I felled him in a review of Brian De Palma’s “The Untouchables.” I asserted that Ness was a suicide--when the poor fellow was a victim of a heart attack in Pennsylvania in 1957. Then, slipping on my banana, Howard Rosenberg repeated my mortifying error in his column comparing De Palma’s movie with TV’s great gray eminence. That picked up the tempo briskly: Rosenberg is syndicated .
Thus does a bum deed travel like lightning. It was days before I learned of my gaffe, by which time “everyone” now “knew” that Eliot Ness killed himself. Try to tell people the facts and they waved me off; they’d seen it in print!
Before I know it, the “eyewitness” to the “suicide” will be talking to Geraldo Rivera and there’ll be no end to it.
A few purists checked my jaw-dropper: Frank Swertlow at the Daily News; Julie Solomon at the Wall Street Journal; Marilyn Beck, dealing with disgruntled rumbles from Robert Stack (see below).

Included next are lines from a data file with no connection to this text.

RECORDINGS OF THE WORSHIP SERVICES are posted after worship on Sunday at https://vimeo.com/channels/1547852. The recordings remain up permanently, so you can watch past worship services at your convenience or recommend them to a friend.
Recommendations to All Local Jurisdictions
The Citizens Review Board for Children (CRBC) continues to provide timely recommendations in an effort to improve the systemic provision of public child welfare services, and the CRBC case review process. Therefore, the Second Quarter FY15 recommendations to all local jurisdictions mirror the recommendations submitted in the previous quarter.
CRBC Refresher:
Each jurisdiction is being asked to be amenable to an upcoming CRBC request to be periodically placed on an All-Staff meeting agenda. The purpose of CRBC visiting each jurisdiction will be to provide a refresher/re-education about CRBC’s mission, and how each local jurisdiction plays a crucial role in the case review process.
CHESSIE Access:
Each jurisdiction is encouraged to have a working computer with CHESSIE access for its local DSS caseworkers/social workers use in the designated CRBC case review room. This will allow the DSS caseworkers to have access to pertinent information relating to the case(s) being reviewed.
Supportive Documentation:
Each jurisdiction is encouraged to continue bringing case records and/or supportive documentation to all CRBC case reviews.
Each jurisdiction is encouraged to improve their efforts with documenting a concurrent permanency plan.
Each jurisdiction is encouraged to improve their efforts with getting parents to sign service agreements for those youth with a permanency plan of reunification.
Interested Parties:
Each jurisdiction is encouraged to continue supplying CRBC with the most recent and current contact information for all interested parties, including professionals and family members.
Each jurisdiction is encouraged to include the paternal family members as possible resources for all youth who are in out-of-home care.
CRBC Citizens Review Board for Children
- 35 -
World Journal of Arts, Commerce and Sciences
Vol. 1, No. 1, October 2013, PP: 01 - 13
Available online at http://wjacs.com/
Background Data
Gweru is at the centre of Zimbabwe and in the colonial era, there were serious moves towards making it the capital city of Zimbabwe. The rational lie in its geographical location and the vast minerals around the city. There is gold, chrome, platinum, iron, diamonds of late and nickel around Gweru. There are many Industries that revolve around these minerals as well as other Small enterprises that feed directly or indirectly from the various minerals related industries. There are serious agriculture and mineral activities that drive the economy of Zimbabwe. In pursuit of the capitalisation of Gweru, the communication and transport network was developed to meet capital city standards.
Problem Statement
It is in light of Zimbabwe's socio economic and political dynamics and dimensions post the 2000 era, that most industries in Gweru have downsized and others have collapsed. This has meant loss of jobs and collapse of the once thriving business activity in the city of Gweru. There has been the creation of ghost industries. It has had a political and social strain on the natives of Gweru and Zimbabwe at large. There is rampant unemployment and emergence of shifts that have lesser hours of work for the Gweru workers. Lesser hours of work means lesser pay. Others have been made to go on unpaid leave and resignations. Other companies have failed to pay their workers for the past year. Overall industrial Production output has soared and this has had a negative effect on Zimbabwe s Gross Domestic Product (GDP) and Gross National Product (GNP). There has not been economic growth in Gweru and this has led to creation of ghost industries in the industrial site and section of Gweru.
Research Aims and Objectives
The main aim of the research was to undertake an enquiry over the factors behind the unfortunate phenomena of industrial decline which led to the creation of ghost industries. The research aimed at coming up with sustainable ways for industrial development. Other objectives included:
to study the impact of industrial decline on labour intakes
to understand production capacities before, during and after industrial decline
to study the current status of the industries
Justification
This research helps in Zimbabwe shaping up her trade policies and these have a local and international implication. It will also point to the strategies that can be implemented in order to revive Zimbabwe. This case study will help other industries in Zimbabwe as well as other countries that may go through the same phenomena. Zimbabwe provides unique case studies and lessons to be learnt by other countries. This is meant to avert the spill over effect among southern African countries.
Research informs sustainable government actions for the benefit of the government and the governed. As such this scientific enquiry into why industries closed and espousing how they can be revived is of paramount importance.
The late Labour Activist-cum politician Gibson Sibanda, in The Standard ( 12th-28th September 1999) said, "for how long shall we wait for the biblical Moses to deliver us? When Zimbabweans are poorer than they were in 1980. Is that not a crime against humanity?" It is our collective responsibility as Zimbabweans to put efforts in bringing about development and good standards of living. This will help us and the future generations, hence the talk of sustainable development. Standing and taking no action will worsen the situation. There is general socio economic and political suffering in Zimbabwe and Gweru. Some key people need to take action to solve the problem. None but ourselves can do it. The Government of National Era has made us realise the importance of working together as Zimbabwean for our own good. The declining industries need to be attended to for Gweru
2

In other corners, the thesis of the hero with the fatal flaw was moving faster than a brush fire.
Where did the wretched item come from anyway? Well, I saw “The Untouchables” with X, a companion who is a fund of information about the Capone era. The name of the man at the receiving end of Capone’s baseball bat? Joseph (Hop Toad) Giunta. Was that how Frank Nitti really died? Naaah. He killed himself in 1944, facing a sentence for tax evasion--not in hand-to-hand combat with Eliot on the rooftop.
The toll on G-Men was fierce, X expanded. Did I know that Melvin Purvis, the G-man who got Dillinger, later killed himself with Dillinger’s own gun? And that Eliot Ness was a suicide too? I checked--every detail but the crucial one. And each of the other ones was exactly right.
Librarians said there’d been a run on Ness’ own book, “The Untouchables,” written with Oscar Fraley. It was out. Encyclopedias of crime find Capone a lot more thrilling than Ness; he’s the invisible man. Even the New York Times didn’t carry his obituary.
Alone and unimpeded by the facts, I did in Eliot Ness.
Is there a moral? Perhaps only irony--that in death as in his life, the real facts about a good man were less interesting to the world than a lurid fiction.